Roshita Ibrahim, Azizah Osman, Nazamid Saari dan Russly Abdul Rahman, 2004. Efek anti-pencoklatan
perlakuan terhadap kualitas penyimpanan abon kubis olahan minimal. Pangan, Pertanian &
Lingkungan, 2: 2, 54-58.
Sapers, G. dan F. Douglas, 1987. Pengukuran pencoklatan enzimatis pada permukaan potongan dan jus apel mentah
dan buah pir. J. Ilmu pangan, 52:5, 1258.
Sapers, GM, KB Hicks, JG Phillips, L. Garzarella, DL Pondish, RM Matulaitis, TJ McCormack, S.
M. Sondey, PA Seib, dan YS El-Atawy, 1989. Pengendalian pencoklatan enzimatis pada apel dengan
turunan asam askorbat, inhibitor polifenol oksidase, dan zat pengompleks. J. Ilmu Pangan, 54, 997-1012.
Sezgintürk MK dan E. Dinçkaya, 2004. Biosensor inhibitor amperometrik untuk penentuan reduksi
glutathione (GSH) tanpa derivatisasi di beberapa tanaman. Biosensor dan Bioelektronika, 19, 835-841.
Sibel Topçu, Mustafa Kemal Sezgintürk, Erhan Dinçkaya, 2004. Evaluasi berbasis biosensor baru
jamur (Agaricus bisporus) homogenat jaringan: penyelidikan senyawa fenolik tertentu dan
beberapa efek inhibitor. Biosensor dan Bioelektronika, 20, 592–597.
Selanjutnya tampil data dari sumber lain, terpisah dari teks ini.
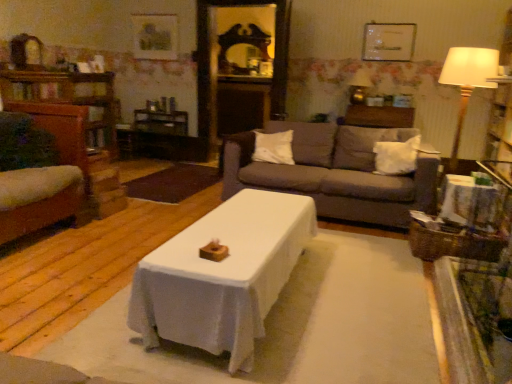
Question: Could you tell me if wooden side table at right is facing matte gold lamp at upper right?

Choices:
 (A) no
 (B) yes

Answer: (A)

Question: Considering the relative positions of wooden side table at right and matte gold lamp at upper right in the image provided, is wooden side table at right to the left of matte gold lamp at upper right from the viewer's perspective?

Choices:
 (A) no
 (B) yes

Answer: (A)

Question: Considering the relative positions of wooden side table at right and matte gold lamp at upper right in the image provided, is wooden side table at right to the right of matte gold lamp at upper right from the viewer's perspective?

Choices:
 (A) yes
 (B) no

Answer: (A)

Question: Is wooden side table at right looking in the opposite direction of matte gold lamp at upper right?

Choices:
 (A) no
 (B) yes

Answer: (A)

Question: Are wooden side table at right and matte gold lamp at upper right beside each other?

Choices:
 (A) yes
 (B) no

Answer: (B)

Question: From a real-world perspective, is matte white picture frame at upper center, which is counted as the first picture frame, starting from the front, positioned above or below wooden side table at right?

Choices:
 (A) below
 (B) above

Answer: (B)

Question: Would you say matte white picture frame at upper center, which is counted as the first picture frame, starting from the front, is to the left or to the right of wooden side table at right in the picture?

Choices:
 (A) right
 (B) left

Answer: (B)

Question: Is point (392, 61) positioned closer to the camera than point (493, 195)?

Choices:
 (A) farther
 (B) closer

Answer: (A)

Question: Considering the positions of matte white picture frame at upper center, which ranks as the 1th picture frame in right-to-left order, and wooden side table at right in the image, is matte white picture frame at upper center, which ranks as the 1th picture frame in right-to-left order, wider or thinner than wooden side table at right?

Choices:
 (A) thin
 (B) wide

Answer: (A)

Question: In terms of height, does wooden swivel chair at left look taller or shorter compared to wooden picture frame at upper center, the first picture frame in the back-to-front sequence?

Choices:
 (A) short
 (B) tall

Answer: (B)

Question: Choose the correct answer: Is wooden swivel chair at left inside wooden picture frame at upper center, placed as the 1th picture frame when sorted from left to right, or outside it?

Choices:
 (A) outside
 (B) inside

Answer: (A)

Question: Relative to wooden picture frame at upper center, acting as the second picture frame starting from the front, is wooden swivel chair at left in front or behind?

Choices:
 (A) behind
 (B) front

Answer: (B)

Question: In terms of width, does wooden swivel chair at left look wider or thinner when compared to wooden picture frame at upper center, positioned as the 2th picture frame in right-to-left order?

Choices:
 (A) wide
 (B) thin

Answer: (A)

Question: From their relative heights in the image, would you say white soft pillow at center, positioned as the 1th pillow in right-to-left order, is taller or shorter than wooden picture frame at upper center, acting as the second picture frame starting from the front?

Choices:
 (A) short
 (B) tall

Answer: (A)

Question: Considering the positions of white soft pillow at center, the second pillow positioned from the left, and wooden picture frame at upper center, placed as the 1th picture frame when sorted from left to right, in the image, is white soft pillow at center, the second pillow positioned from the left, bigger or smaller than wooden picture frame at upper center, placed as the 1th picture frame when sorted from left to right,?

Choices:
 (A) small
 (B) big

Answer: (B)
Son, SM, KD Moon dan CY Lee, 2001. Efek penghambatan berbagai agen antibrowning pada irisan apel.
Kimia Makanan., 73, 23–30.
Underhill, SJR dan C. Critchley, 1993. Pencoklatan kulit buah leci yang disebabkan oleh cedera panas. Hortikultura
Sains, 1993, 28, 721–722.
Vamos- Vigyazo, L., 1995. Pencegahan pencoklatan enzimatik pada buah-buahan dan sayuran. 1995, di CY Lee, & J.
R. Whitaker (Eds.), ACS Symposium Series 600, Pencoklatan enzimatik dan pencegahannya (hlm. 49–62).
Washington: Masyarakat Kimia Amerika.
Wang L., C. Lee, 1996. Fraksi kacang hijau split sebagai sumber alami potensial inhibitor pencoklatan enzimatik.,
Rapat tahunan IFT: buku abstrak, hal. 22 ISSN 1082 - 1236.